Karl Smith on new literature from books on stalking, muscley birds and penguins in peril this week
Welcome to the Desert of the Real(ly good reading material)
SORT-OF-ART-BOOK OF THE WEEK: Muscley Bird by Callum Abbott & Kristine Bumeistere [Hato Press]
I found this in my local bookshop, of all places (you probably don’t realise how weird that is – its biggest sellers are train books): it’s an odd beast, billed by its publishers as a zine, but I’m calling it a sort-of-art-book. It has the weight and feel of a somewhat disturbed child’s exercise book in terms of its binding and even more so when you open the thing. Muscley Bird is electric pink on the outside, and contains something akin to what you might get if you asked a spritely four year old to draw fireworks happening inside mummy and daddy on its pages. It’s likely to divide people: if you pick up one of the 25 copies of this that actually exist, 25% of the people who you show it to will think it’s brilliant. The other 75% will think you’re a tit. I’m not sure which is right.
NON-FICTION BOOK OF THE WEEK: Give Me Everything You Have – On Being Stalked by James Lasdun [Jonathan Cape]
Stalking makes for good entertainment: films, novels, poetry – the whole shebang. It speaks to something basic in all of us, I think. At some point in their life I’d wager that most people have had “that feeling” of being followed, or taken a shine to a stranger themselves a la Michael Fassbender in Shame. (No? You filthy liar.) But outside of fiction, stalking isn’t glamorous: It’s an ugly business that destroys lives, a fact to which James Lusden can and does attest to with painful clarity and familiarity – but also with a bloody good sense of humour, all things considered.
CHILDREN'S BOOK OF THE WEEK: Penguin In Peril by Helen Hancocks [Templar]
As a “grown up” – imagine those scare quotes as emphatically as you can – I don’t often find my self discussing children’s books. Very rarely am I asked “Hey, read any good books for kids lately?” more’s the pity. My esteemed colleague Mr. Hammond having opened the floodgates however, I’d like to point you in the direction of Penguin In Peril by one Helen Hancocks. Yes, it’s for children but there’s something oddly zeitgesity about it in an age when cats abound en mass on the internet and penguins follow suit on our televisions. It’s about a gang of rather unpleasant cats who, presumably having watched too much Attenborough, plot to steal a penguin from the zoo and use him as their personal fish-procurer. Sure, it isn’t Proust – it’s a picture book, it doesn't have to be.
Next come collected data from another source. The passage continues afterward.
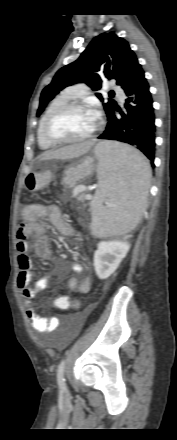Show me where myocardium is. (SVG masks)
<instances>
[{
  "label": "myocardium",
  "mask_w": 177,
  "mask_h": 440,
  "mask_svg": "<svg viewBox=\"0 0 177 440\" xmlns=\"http://www.w3.org/2000/svg\"><path fill=\"white\" fill-rule=\"evenodd\" d=\"M71 110H85V111H89V108L87 105L80 103V102H75V101H71L69 103H66L60 107H58L57 109H55L46 119L44 126H43V135L44 137L51 142L52 144H76V143H82L85 141L90 140L93 135L94 132L97 129V125L95 124L93 129L91 130L90 133H88L86 136L79 138V139H64V138H60L57 137L56 135H54L51 132V127L53 125V123L63 114L71 111Z\"/></svg>",
  "instance_id": "1"
}]
</instances>
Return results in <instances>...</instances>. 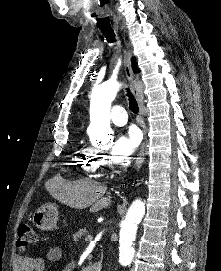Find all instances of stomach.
I'll return each instance as SVG.
<instances>
[{"label": "stomach", "instance_id": "obj_1", "mask_svg": "<svg viewBox=\"0 0 221 271\" xmlns=\"http://www.w3.org/2000/svg\"><path fill=\"white\" fill-rule=\"evenodd\" d=\"M58 209L55 203H44L32 215V221L40 229H56Z\"/></svg>", "mask_w": 221, "mask_h": 271}]
</instances>
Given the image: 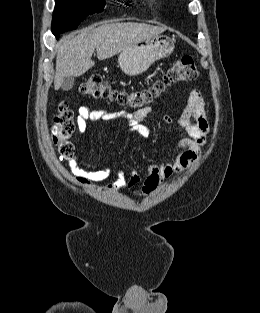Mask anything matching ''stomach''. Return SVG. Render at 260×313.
I'll return each mask as SVG.
<instances>
[{
	"instance_id": "0dacf381",
	"label": "stomach",
	"mask_w": 260,
	"mask_h": 313,
	"mask_svg": "<svg viewBox=\"0 0 260 313\" xmlns=\"http://www.w3.org/2000/svg\"><path fill=\"white\" fill-rule=\"evenodd\" d=\"M175 42L168 36L158 35L148 40L135 43L123 50L118 63L122 71L129 76L140 75L156 60L172 54Z\"/></svg>"
}]
</instances>
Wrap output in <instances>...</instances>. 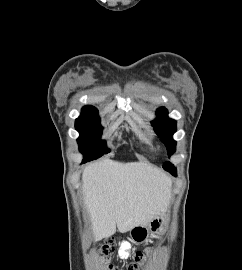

MAG OF THE WEEK: PURPLE Magazine
Purple is a many-layered thing: a noun, an adjective, a verb and a really odd word to say when you actually think about the way it sounds and the shapes you have to screw your mouth in to. It’s also a really good magazine that shares the amorphousness of the word its self. The latest issue (19) also has a book by Ryan McGinley and a new essay by Slavoj Žižek, titled ‘Welcome to the Spiritual Kingdom of the Animals’. I don’t know what more you’d want really, you ungrateful bastards.